--- Dataset records Enclosed Below ---
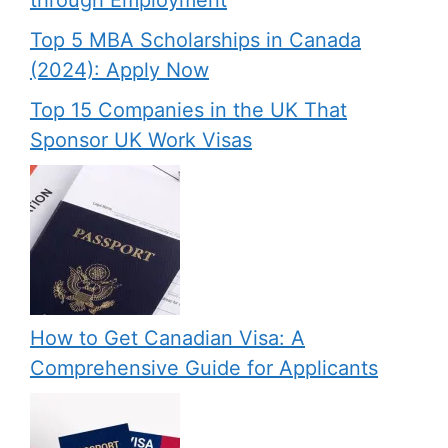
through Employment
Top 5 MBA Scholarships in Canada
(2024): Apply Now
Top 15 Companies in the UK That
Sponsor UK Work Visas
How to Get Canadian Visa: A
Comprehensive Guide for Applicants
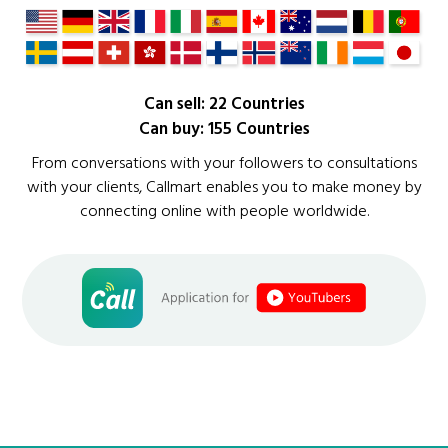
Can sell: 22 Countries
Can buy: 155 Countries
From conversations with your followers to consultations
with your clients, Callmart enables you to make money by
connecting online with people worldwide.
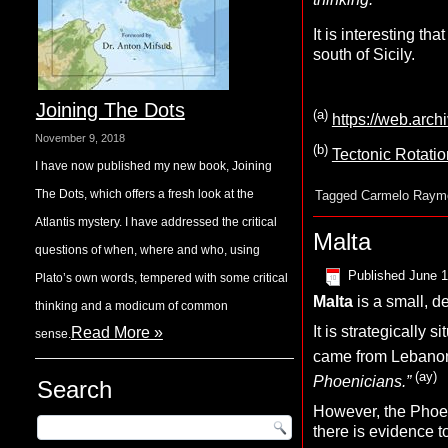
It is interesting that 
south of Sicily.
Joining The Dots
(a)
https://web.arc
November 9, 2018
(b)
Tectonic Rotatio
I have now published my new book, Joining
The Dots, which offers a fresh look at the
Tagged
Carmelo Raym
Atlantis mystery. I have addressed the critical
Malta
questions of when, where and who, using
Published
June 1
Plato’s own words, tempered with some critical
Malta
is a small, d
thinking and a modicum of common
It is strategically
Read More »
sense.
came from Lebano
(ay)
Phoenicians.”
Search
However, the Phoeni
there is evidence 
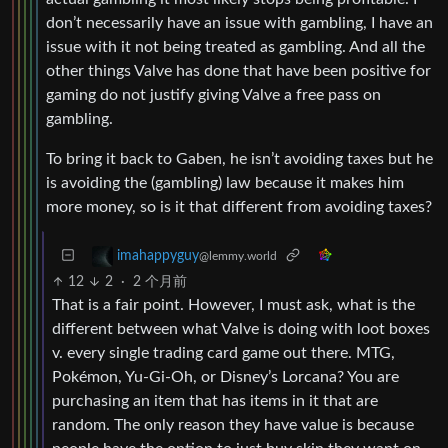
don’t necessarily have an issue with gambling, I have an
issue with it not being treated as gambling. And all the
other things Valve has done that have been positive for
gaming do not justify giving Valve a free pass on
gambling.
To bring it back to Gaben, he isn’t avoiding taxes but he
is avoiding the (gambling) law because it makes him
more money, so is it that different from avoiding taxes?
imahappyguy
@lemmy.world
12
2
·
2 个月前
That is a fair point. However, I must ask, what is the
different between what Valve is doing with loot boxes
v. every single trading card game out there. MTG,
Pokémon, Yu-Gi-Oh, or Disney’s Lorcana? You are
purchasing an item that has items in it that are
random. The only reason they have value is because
--- End of Enclosed Dataset records ---
-- Try it --
The answer should be an exact restatement of every entry, with the pictures omitted.

-- Written solution --
through Employment
Top 5 MBA Scholarships in Canada
(2024): Apply Now
Top 15 Companies in the UK That
Sponsor UK Work Visas
How to Get Canadian Visa: A
Comprehensive Guide for Applicants
Can sell: 22 Countries
Can buy: 155 Countries
From conversations with your followers to consultations
with your clients, Callmart enables you to make money by
connecting online with people worldwide.
It is interesting that 
south of Sicily.
Joining The Dots
(a)
https://web.arc
November 9, 2018
(b)
Tectonic Rotatio
I have now published my new book, Joining
The Dots, which offers a fresh look at the
Tagged
Carmelo Raym
Atlantis mystery. I have addressed the critical
Malta
questions of when, where and who, using
Published
June 1
Plato’s own words, tempered with some critical
Malta
is a small, d
thinking and a modicum of common
It is strategically
Read More »
sense.
came from Lebano
(ay)
Phoenicians.”
Search
However, the Phoeni
there is evidence 
don’t necessarily have an issue with gambling, I have an
issue with it not being treated as gambling. And all the
other things Valve has done that have been positive for
gaming do not justify giving Valve a free pass on
gambling.
To bring it back to Gaben, he isn’t avoiding taxes but he
is avoiding the (gambling) law because it makes him
more money, so is it that different from avoiding taxes?
imahappyguy
@lemmy.world
12
2
·
2 个月前
That is a fair point. However, I must ask, what is the
different between what Valve is doing with loot boxes
v. every single trading card game out there. MTG,
Pokémon, Yu-Gi-Oh, or Disney’s Lorcana? You are
purchasing an item that has items in it that are
random. The only reason they have value is because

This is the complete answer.